══ Material to process

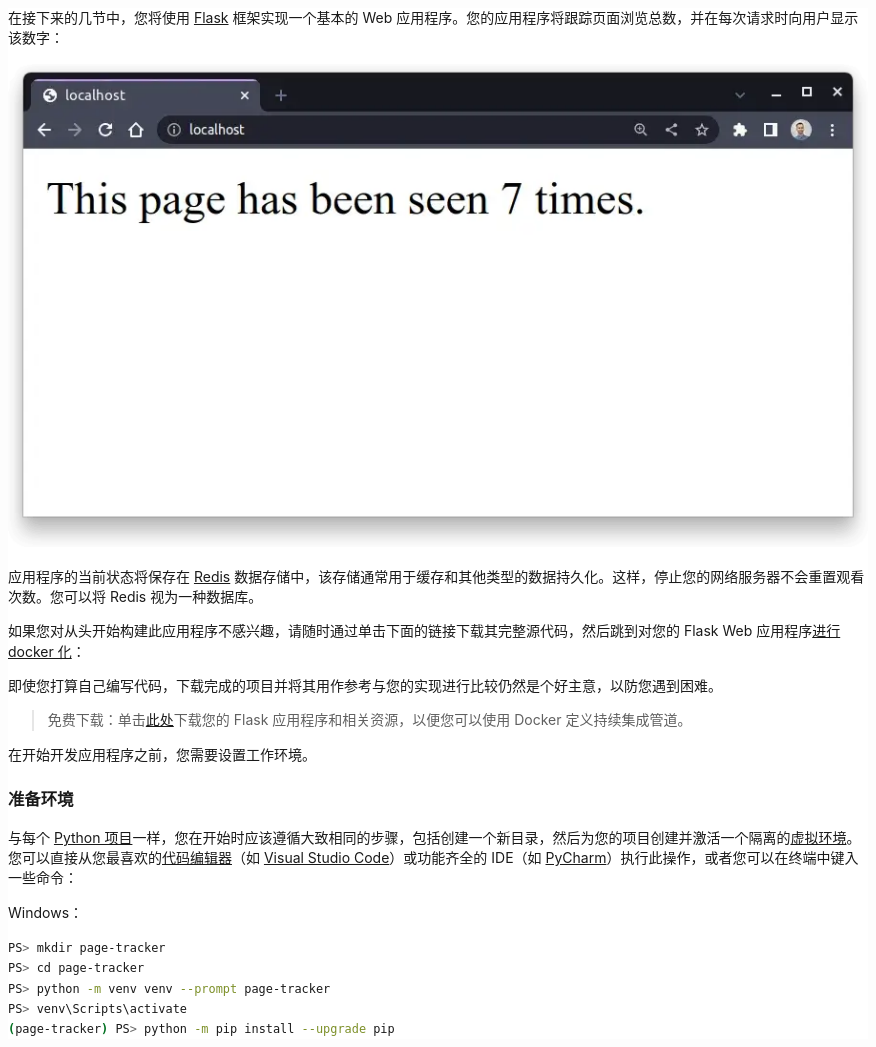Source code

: 在接下来的几节中，您将使用 [Flask](https://realpython.com/tutorials/flask/) 框架实现一个基本的 Web 应用程序。您的应用程序将跟踪页面浏览总数，并在每次请求时向用户显示该数字：

![A web application for tracking page views](/images/screenshot-browser-0765910.webp)

应用程序的当前状态将保存在 [Redis](https://redis.io/) 数据存储中，该存储通常用于缓存和其他类型的数据持久化。这样，停止您的网络服务器不会重置观看次数。您可以将 Redis 视为一种数据库。

如果您对从头开始构建此应用程序不感兴趣，请随时通过单击下面的链接下载其完整源代码，然后跳到对您的 Flask Web 应用程序[进行 docker 化](https://realpython.com/docker-continuous-integration/#dockerize-your-flask-web-application)：

即使您打算自己编写代码，下载完成的项目并将其用作参考与您的实现进行比较仍然是个好主意，以防您遇到困难。

> 免费下载：单击[此处](https://realpython.com/bonus/docker-continuous-integration-code/)下载您的 Flask 应用程序和相关资源，以便您可以使用 Docker 定义持续集成管道。

在开始开发应用程序之前，您需要设置工作环境。

### 准备环境

与每个 [Python 项目](https://realpython.com/tutorials/projects/)一样，您在开始时应该遵循大致相同的步骤，包括创建一个新目录，然后为您的项目创建并激活一个隔离的[虚拟环境](https://realpython.com/python-virtual-environments-a-primer/)。您可以直接从您最喜欢的[代码编辑器](https://realpython.com/python-ides-code-editors-guide/)（如 [Visual Studio Code](https://realpython.com/python-development-visual-studio-code/)）或功能齐全的 IDE（如 [PyCharm](https://realpython.com/pycharm-guide/)）执行此操作，或者您可以在终端中键入一些命令：

Windows：

```bash
PS> mkdir page-tracker
PS> cd page-tracker
PS> python -m venv venv --prompt page-tracker
PS> venv\Scripts\activate
(page-tracker) PS> python -m pip install --upgrade pip
```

════

The lines to write out are those from the first line of the listing above through the line bearing "tracking page views](/images/screenshot-browser-0765910.webp)", both included, copied exactly with pictures dropped.

Source code

: 在接下来的几节中，您将使用 [Flask](https://realpython.com/tutorials/flask/) 框架实现一个基本的 Web 应用程序。您的应用程序将跟踪页面浏览总数，并在每次请求时向用户显示该数字：

![A web application for tracking page views](/images/screenshot-browser-0765910.webp)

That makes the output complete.